Lör 22 jun / År 42 / Nr 3 2024

Saving the brain by keeping cool

Based on decades of research showing that targeted cooling can reduce brain damage, QuickCool’s portable intranasal cooling system is in development to protect the brain from damage after cardiac arrest or stroke. The company was founded in 2003 and is based at the Ideon Science Park in Lund, Sweden.

Premature babies or patients who have a heart attack, stroke or other major trauma can develop brain damage through oxygen deprivation. Reducing the temperature of the brain can reduce the impact of the lower levels of oxygen on the delicate brain tissues. QuickCool has developed a device that can cool the brain and body via the nasal cavities, making the most of the rich blood supply and natural heat exchange capabilities.

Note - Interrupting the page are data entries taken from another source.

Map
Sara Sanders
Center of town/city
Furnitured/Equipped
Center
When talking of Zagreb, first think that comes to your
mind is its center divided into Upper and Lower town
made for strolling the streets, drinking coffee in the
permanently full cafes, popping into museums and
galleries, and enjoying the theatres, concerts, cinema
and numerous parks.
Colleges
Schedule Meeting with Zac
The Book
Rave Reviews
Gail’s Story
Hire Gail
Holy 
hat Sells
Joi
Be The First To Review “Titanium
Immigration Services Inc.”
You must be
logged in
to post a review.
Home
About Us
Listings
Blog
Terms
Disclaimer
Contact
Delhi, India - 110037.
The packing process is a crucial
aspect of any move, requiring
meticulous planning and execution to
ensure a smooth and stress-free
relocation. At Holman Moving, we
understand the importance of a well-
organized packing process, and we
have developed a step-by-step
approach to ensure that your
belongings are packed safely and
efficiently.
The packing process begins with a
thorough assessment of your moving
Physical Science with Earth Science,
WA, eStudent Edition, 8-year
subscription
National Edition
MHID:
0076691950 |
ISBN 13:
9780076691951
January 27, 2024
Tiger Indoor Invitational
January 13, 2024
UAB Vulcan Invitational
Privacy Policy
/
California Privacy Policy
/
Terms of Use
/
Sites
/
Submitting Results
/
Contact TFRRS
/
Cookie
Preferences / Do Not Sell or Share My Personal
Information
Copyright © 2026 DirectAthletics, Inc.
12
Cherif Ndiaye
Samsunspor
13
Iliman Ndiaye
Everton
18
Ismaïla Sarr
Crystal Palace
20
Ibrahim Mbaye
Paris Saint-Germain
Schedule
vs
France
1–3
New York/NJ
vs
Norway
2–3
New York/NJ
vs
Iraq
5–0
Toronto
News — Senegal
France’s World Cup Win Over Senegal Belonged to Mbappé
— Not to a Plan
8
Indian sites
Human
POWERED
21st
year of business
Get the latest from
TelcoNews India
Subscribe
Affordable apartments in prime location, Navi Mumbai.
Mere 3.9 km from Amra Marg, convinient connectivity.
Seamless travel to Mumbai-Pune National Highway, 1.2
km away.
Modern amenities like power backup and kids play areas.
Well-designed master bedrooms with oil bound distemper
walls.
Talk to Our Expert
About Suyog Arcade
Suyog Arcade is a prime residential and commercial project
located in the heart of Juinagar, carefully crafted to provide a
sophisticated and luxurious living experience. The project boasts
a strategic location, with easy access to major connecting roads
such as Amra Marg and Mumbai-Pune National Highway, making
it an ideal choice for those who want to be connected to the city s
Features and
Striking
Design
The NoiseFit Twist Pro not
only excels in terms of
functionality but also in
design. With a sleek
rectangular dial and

Portable and cost-efficient
Research in animals carried out in the 1980s showed that cooling could reduce brain damage on models of heart attack and stroke. These findings, and research carried out by the company’s founders, fed into the cooling technology behind QuickCool.
The QuickCool system consists of a single use catheter and tubing set attached to the QuickCool unit. The balloon catheters are placed in the nose and expand to fill the nasal cavity as cooled saline circulates, maintaining the patient at precisely 36 ⁰C for up to 72 hours. The unit is powered by mains electricity or a back-up battery so that cooling can begin in the emergency room and continue through investigations before the patient is settled in the intensive care unit, or even moved to another hospital.
Because cooling with the QuickCool system uses catheters that occupy only the nasal cavities, medical staff still have clear access to the rest of the patient for examination and treatment, including the use of intubation and oxygen masks.
“We plan to carry out a cardiac arrest study in Lund and Malmö before the end of the year, and hope to begin a stroke study in Finland in stroke patients in early 2018,” said Fredrik Radencrantz, CEO, QuickCool.

Keeping it cool
With cooling, it may seem that more is better, and some groups are looking at cooling to as low as 32 ⁰C. However, cooling to 35 ⁰C or below is an unpleasant experience for a conscious patient, and can trigger shivering, which interferes with treatment and monitoring. These low temperatures can also have serious side effects, as such as immune depression and blood coagulation issues, and can trigger cardiac fibrillation.
Research from the Target Temperature Management (TTM) study, published in the New England Journal of Medicine in 2013, showed that cooling to 36 ⁰C was just as effective as cooling to 33 ⁰C, with no difference in survival rate or quality of life. This temperature is easier to achieve, and is less risky and unpleasant for patients.

Looking to the future
QuickCool is in the midst of finalising its QuickCool System. Following the third-party and electromagnetic compatibility (EMC) testing, the company will seek approval from the German notified body to apply a CE-mark.
Plans for the launch are in full swing, and these will rely on the years of experience and expertise brought by Radencrantz, who joined the company in 2017. He has worked in medtech and life science sales and marketing for many years, and brings a strong international network of contacts from across the industry.
“The global market for cooling systems is substantial and has an estimated worth of several billion SEK a year with a two-digit growth per annum. Our QuickCool system is tailormade for this growing market and will fit in perfectly with the need for smaller efficient and convenient cooling systems” said Radencrantz.
The QuickCool system will initially be made available in Sweden, and launches across Scandinavia and in the rest of the world will follow, beginning with those where therapeutic cooling is already part of routine clinical care.

“We strongly believe that increasing the volume of simple yet reliable cooling systems can save many more lives all over the world and a simple reliable modern cooling system is exactly what we have developed,” concluded Radencrantz.